If a line in the records below contains the word "pwrite", return that line.

-- Source records follows --

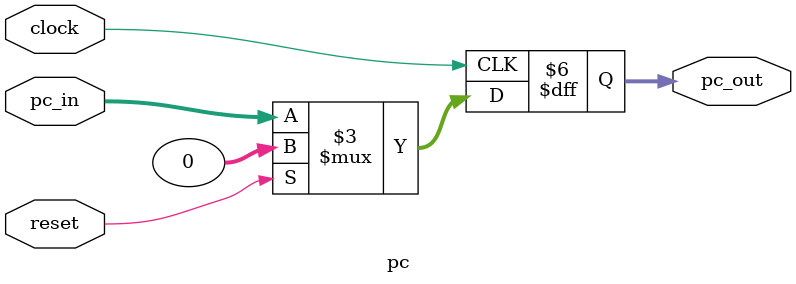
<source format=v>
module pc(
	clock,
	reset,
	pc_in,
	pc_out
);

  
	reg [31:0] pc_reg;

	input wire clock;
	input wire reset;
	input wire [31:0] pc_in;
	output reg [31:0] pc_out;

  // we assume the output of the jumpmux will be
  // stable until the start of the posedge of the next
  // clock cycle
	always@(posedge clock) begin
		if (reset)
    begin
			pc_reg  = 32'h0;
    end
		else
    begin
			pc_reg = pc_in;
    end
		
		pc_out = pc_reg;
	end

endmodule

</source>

-- Source records concluded --
-- Source records follows --

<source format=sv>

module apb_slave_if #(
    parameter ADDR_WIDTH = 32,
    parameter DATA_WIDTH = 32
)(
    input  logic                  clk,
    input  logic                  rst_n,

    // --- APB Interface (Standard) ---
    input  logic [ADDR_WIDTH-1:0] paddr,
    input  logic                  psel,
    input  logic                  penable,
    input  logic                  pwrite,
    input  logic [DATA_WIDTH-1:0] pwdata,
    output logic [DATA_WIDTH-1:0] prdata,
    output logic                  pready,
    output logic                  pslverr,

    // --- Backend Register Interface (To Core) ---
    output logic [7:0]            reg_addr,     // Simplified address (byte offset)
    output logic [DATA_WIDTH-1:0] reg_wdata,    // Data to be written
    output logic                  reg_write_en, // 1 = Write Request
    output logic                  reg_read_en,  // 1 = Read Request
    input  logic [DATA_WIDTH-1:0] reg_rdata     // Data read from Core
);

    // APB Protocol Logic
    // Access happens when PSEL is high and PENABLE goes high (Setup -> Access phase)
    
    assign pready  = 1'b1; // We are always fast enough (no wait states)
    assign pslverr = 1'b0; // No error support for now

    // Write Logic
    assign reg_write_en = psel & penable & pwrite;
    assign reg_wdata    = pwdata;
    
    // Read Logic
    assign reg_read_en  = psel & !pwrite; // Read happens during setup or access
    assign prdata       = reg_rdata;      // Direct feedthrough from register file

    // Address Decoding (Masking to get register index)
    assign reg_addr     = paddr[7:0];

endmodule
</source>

-- Source records concluded --

• Solution:
    input  logic                  pwrite,
    assign reg_write_en = psel & penable & pwrite;
    assign reg_read_en  = psel & !pwrite; // Read happens during setup or access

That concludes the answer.